Ibrahim Missaoui also said many public companies have turned into family businesses where the mother, father and children work in the same branch of activity, which means, he believes, that public service staffing competitions are no longer subject to the criteria of competence or grade level, but to personal interest.
He also specified that the phenomenon of succession in public service has continued to spread in the Tunisian government, accusing the unions of abusing recruitment competitions in the public service through their intervention in hiring operations.
The president of the association against corruption has further indicated that corruption has affected all sectors and branches of activity, saying the association has received during the last period several complaints related to some public companies like public health institutions and the National Office of Family and Population (ONFP). The energy and transport sector as well as procurement markets were most affected by corruption, according to him.
On another hand, Ibrahim Missaoui has indicated that administrative cars still represent a heavy burden for Tunisian enterprises, adding that the decision to reduce the number of company cars has not occurred despite the commitment of the government since last year to do so.
“85% of Tunisians do not trust administration officials”

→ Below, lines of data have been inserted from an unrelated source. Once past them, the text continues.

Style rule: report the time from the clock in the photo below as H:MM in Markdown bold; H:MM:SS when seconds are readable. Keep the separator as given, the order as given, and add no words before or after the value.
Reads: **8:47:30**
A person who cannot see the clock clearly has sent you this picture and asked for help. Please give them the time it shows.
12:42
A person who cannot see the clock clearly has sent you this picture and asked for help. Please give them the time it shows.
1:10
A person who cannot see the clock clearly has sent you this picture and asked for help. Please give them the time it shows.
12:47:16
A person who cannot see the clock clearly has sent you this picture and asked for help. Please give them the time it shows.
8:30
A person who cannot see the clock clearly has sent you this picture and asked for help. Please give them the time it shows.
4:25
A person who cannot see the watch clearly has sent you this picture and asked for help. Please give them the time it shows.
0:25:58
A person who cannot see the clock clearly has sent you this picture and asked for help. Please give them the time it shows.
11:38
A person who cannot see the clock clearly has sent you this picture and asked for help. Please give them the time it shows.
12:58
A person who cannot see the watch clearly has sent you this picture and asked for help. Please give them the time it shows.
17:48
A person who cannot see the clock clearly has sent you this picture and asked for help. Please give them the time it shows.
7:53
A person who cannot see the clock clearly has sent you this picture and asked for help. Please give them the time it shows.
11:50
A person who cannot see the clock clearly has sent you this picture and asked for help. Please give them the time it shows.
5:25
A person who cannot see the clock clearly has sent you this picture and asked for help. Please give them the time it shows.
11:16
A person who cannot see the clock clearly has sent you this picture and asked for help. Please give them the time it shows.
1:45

Furthermore, Missaoui said that governments that succeeded after the Revolution did not take the right decisions and all measures able of eradicating the scourge of corruption from its roots: “all governments have not made efforts to break with corruption, embezzlement and abuse of public resources, “he said.
He has, in this context, noted that the association against corruption has recently conducted a survey which showed that 85% of Tunisians do not trust the administrative officials.
Ibrahim Missaoui was not the first to warn against the spread or the increase of corruption in the Tunisian companies and administrations after the Revolution.
“50% of Tunisian officials are in a situation of conflict of interest”
At a recent meeting held in Tunis at the initiative of the Prime Ministry, in collaboration with UNDP, President of the National Authority against Corruption Samir Annabi confirmed this upward trend, noting that 50 % of Tunisian officials are in a situation of conflict of interest.
Several other officials have warned against non-declaration of financing sources by several political parties and associations. The president of the Committee of Administrative Reform, Good Governance and Fight against Corruption at the House of People’s Representatives (ARP), Sofiene Toubel announced at a recent meeting in Tunis that only 20% of MPs have declared their assets, while the rest have not yet done it.
“The Revolution has not put an end to corruption”
A World Bank report made public last June also confirms the persistence of the phenomenon of corruption in Tunisia. “The Revolution has not put an end to corruption and customs fraud in Tunisia has been increasing,” reads the report.
It also emerges from the report that customs fraud has increased after the Revolution for all companies as a whole. This increase is estimated by the WB to 5%.
According to the report of the World Bank, customs fraud in Tunisia resulted in considerable tax losses but also brought great inequality insofar as entrepreneurs linked to political power, who were wealthy, seem to have been particularly prone to benefit of customs fraud.